**SELECTED EXTRACT**:
● ● ● ● ● ● ●

Home > OS >  How can I use app.listen when the function is inside a var type variable?
How can I use app.listen when the function is inside a var type variable?

Time:11-18

I'm trying to make Autodesk forge web app as presenter web app & viewer web app for VR navigation. I followed the tutorial 'autodesk forge Share Viewer staste with websockets'. (And I learned javascript a little.)

Before, the last line was app.listen(PORT, () => { console.log(`Server listening on port ${PORT}`); });

And the tutorial want me to adjust some additional lines to that line. code(it doesn't work) - start.js

const path = require('path');
const express = require('express');

const PORT = process.env.PORT || 3000;
const config = require('./config');
if (config.credentials.client_id == null || config.credentials.client_secret == null) {
    console.error('Missing FORGE_CLIENT_ID or FORGE_CLIENT_SECRET env. variables.');
    return;
}

let app = express();
app.use(express.static(path.join(__dirname, 'public')));
app.use(express.json({ limit: '50mb' }));
app.use('/api/forge/oauth', require('./routes/oauth'));
app.use('/api/forge/oss', require('./routes/oss'));
app.use('/api/forge/modelderivative', require('./routes/modelderivative'));
app.use((err, req, res, next) => {
    console.error(err);
    res.status(err.statusCode).json(err);
});

app.listen(PORT, () => { console.log(`Server listening on port ${PORT}`); });

var server = app.listen(PORT, () => {
    console.log(`Server listening on port ${PORT}`);

    var io = require('socket.io').listen(server);
    io.on('connection', function (socket) {
        // any custom action here?

        socket.on('disconnect', function () {
            // Any custom action?

        });

        socket.on('join', function (data) {
            socket.join(data.modelView);
        });

        socket.on('leave', function (data) {
            socket.leave(data.modelView);
        });

        socket.on('statechanged', function (data) {
            socket.to(data.modelView).emit('newstate', data.state);
        });
    });
});

my local folder, captured below. enter image description here

And this web site, https://forge.autodesk.com/blog/share-viewer-state-websockets

So how can I use app.listen when the app.listen function is inside a var type variable?

The problem part of above code.

var server = app.listen(PORT, () => {
    console.log(`Server listening on port ${PORT}`);

    var io = require('socket.io').listen(server);
    io.on('connection', function (socket) {
        // any custom action here?

        socket.on('disconnect', function () {
            // Any custom action?

● ● ● ● ● ● ●

**PROVIDED INFORMATION**:
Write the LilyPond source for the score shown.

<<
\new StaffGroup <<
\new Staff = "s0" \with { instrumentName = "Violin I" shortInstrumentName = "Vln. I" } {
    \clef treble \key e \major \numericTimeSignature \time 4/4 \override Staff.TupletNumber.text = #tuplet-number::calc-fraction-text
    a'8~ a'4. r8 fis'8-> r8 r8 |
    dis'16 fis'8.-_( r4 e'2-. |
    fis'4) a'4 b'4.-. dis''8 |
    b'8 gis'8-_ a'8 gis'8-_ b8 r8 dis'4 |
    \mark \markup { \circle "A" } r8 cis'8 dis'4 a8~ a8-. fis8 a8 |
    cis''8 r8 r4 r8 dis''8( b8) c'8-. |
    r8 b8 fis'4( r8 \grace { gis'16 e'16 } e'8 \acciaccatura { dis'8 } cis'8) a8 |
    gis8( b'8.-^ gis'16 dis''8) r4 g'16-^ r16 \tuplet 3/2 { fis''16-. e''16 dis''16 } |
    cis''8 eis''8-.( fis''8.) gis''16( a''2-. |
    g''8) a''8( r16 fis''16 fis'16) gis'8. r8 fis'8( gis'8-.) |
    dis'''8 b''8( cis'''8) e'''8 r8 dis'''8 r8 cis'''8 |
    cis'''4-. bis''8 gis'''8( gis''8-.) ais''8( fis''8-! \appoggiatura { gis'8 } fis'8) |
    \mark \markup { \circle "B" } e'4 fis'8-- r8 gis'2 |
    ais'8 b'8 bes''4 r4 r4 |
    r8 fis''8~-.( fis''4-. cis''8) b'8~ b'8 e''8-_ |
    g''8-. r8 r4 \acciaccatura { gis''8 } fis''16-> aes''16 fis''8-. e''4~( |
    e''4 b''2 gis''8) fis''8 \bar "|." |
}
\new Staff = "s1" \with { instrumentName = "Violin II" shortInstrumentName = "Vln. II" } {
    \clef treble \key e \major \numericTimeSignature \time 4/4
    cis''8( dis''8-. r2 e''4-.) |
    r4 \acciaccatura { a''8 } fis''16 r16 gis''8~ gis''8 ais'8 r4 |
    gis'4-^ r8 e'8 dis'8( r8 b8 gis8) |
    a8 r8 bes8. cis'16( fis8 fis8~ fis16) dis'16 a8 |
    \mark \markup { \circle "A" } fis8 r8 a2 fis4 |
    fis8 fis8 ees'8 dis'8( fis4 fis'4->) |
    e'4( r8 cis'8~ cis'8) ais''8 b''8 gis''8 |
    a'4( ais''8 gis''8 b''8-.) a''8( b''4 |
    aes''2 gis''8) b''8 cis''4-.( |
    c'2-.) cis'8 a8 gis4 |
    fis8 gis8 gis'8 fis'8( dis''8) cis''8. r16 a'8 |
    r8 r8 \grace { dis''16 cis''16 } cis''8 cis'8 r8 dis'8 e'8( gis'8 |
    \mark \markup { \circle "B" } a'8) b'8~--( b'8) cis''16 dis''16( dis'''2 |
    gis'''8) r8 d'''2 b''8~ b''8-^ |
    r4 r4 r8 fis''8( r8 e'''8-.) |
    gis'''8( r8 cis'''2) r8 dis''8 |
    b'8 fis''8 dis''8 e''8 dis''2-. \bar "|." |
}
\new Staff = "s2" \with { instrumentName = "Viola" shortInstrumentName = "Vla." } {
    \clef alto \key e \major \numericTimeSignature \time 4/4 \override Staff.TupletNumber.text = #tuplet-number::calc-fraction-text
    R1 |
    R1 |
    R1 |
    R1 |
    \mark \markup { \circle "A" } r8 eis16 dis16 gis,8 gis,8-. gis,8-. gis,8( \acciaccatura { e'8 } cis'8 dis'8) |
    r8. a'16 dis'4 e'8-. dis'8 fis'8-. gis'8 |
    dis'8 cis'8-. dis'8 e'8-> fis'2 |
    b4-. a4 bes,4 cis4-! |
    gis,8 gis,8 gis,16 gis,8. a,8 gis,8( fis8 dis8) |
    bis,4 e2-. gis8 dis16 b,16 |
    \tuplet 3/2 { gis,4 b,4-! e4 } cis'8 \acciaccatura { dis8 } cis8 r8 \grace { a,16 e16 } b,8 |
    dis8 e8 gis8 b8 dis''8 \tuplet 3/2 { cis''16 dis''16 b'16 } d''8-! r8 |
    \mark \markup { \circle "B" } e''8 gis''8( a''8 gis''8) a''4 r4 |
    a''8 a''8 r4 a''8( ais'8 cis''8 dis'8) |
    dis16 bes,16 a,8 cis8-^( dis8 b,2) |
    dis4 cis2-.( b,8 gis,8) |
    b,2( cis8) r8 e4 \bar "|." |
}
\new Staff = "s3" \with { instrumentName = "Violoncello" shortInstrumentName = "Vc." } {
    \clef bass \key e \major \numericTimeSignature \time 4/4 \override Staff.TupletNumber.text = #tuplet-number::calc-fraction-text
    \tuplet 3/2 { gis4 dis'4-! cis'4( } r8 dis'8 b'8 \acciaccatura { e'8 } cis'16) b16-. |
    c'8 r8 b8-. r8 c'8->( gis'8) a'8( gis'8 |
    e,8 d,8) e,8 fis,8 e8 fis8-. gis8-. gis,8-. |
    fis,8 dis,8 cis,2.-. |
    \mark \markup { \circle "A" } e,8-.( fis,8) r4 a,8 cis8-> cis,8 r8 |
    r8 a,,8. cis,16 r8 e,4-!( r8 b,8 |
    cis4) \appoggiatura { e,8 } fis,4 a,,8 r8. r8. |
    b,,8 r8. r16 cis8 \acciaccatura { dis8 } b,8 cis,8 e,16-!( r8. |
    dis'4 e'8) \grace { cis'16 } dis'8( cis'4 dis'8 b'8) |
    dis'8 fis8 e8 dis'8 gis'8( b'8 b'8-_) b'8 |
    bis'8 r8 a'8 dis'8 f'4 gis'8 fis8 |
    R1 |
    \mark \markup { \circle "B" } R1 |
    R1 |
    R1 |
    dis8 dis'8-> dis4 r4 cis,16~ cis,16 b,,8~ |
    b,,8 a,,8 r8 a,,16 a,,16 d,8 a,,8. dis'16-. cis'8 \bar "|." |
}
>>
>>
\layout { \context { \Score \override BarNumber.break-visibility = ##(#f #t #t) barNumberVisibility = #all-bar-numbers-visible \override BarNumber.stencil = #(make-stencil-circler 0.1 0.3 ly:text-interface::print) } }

● ● ● ● ● ● ●

**WORK REQUEST 1**:
Answer these from the post about app.listen:
(a) What two kinds of web app is the writer trying to build, and for what purpose?
(b) Which port does the code use when process.env.PORT is not set?
(c) What size limit is given to express.json in the code?
**WORK REQUEST 2**: From the post about app.listen, output the part that opens with the words containing "socket.on('statechanged', function (data)" and closes with "app.listen function is inside a var type variable?", copied word for word.
Use only the post about app.listen to answer.

**YOUR RESPONSE 1**:
(a) A presenter web app and a viewer web app, for VR navigation.
(b) 3000.
(c) 50mb.

**YOUR RESPONSE 2**:
socket.on('statechanged', function (data) {
            socket.to(data.modelView).emit('newstate', data.state);
        });
    });
});

my local folder, captured below. enter image description here

And this web site, https://forge.autodesk.com/blog/share-viewer-state-websockets

So how can I use app.listen when the app.listen function is inside a var type variable?